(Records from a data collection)
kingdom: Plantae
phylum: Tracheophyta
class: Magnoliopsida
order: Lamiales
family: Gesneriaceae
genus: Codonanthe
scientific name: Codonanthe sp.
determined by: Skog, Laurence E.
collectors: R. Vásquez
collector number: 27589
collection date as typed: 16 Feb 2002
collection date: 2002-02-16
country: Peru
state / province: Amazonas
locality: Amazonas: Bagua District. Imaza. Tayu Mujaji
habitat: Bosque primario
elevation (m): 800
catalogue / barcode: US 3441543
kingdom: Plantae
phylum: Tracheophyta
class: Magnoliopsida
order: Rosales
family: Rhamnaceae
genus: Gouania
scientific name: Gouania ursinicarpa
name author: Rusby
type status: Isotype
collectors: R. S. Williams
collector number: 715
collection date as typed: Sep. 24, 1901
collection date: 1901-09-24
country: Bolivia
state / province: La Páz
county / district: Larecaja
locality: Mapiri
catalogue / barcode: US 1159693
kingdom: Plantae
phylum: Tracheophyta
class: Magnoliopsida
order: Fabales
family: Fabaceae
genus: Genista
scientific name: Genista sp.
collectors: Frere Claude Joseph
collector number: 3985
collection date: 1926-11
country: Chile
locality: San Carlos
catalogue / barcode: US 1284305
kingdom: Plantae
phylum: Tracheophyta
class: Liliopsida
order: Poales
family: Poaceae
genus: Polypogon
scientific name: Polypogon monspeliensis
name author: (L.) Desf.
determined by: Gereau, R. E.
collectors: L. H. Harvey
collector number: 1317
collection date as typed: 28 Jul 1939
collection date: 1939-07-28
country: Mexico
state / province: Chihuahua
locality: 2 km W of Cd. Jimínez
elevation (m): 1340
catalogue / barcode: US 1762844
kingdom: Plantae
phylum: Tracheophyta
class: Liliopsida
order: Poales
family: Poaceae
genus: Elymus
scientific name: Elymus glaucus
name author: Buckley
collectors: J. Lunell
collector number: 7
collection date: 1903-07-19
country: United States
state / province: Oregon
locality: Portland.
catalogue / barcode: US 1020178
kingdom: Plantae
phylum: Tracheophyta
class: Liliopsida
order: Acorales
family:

Task requirements: Reproduce every line of the records above verbatim, in the same order.

Final result:
kingdom: Plantae
phylum: Tracheophyta
class: Magnoliopsida
order: Lamiales
family: Gesneriaceae
genus: Codonanthe
scientific name: Codonanthe sp.
determined by: Skog, Laurence E.
collectors: R. Vásquez
collector number: 27589
collection date as typed: 16 Feb 2002
collection date: 2002-02-16
country: Peru
state / province: Amazonas
locality: Amazonas: Bagua District. Imaza. Tayu Mujaji
habitat: Bosque primario
elevation (m): 800
catalogue / barcode: US 3441543
kingdom: Plantae
phylum: Tracheophyta
class: Magnoliopsida
order: Rosales
family: Rhamnaceae
genus: Gouania
scientific name: Gouania ursinicarpa
name author: Rusby
type status: Isotype
collectors: R. S. Williams
collector number: 715
collection date as typed: Sep. 24, 1901
collection date: 1901-09-24
country: Bolivia
state / province: La Páz
county / district: Larecaja
locality: Mapiri
catalogue / barcode: US 1159693
kingdom: Plantae
phylum: Tracheophyta
class: Magnoliopsida
order: Fabales
family: Fabaceae
genus: Genista
scientific name: Genista sp.
collectors: Frere Claude Joseph
collector number: 3985
collection date: 1926-11
country: Chile
locality: San Carlos
catalogue / barcode: US 1284305
kingdom: Plantae
phylum: Tracheophyta
class: Liliopsida
order: Poales
family: Poaceae
genus: Polypogon
scientific name: Polypogon monspeliensis
name author: (L.) Desf.
determined by: Gereau, R. E.
collectors: L. H. Harvey
collector number: 1317
collection date as typed: 28 Jul 1939
collection date: 1939-07-28
country: Mexico
state / province: Chihuahua
locality: 2 km W of Cd. Jimínez
elevation (m): 1340
catalogue / barcode: US 1762844
kingdom: Plantae
phylum: Tracheophyta
class: Liliopsida
order: Poales
family: Poaceae
genus: Elymus
scientific name: Elymus glaucus
name author: Buckley
collectors: J. Lunell
collector number: 7
collection date: 1903-07-19
country: United States
state / province: Oregon
locality: Portland.
catalogue / barcode: US 1020178
kingdom: Plantae
phylum: Tracheophyta
class: Liliopsida
order: Acorales
family:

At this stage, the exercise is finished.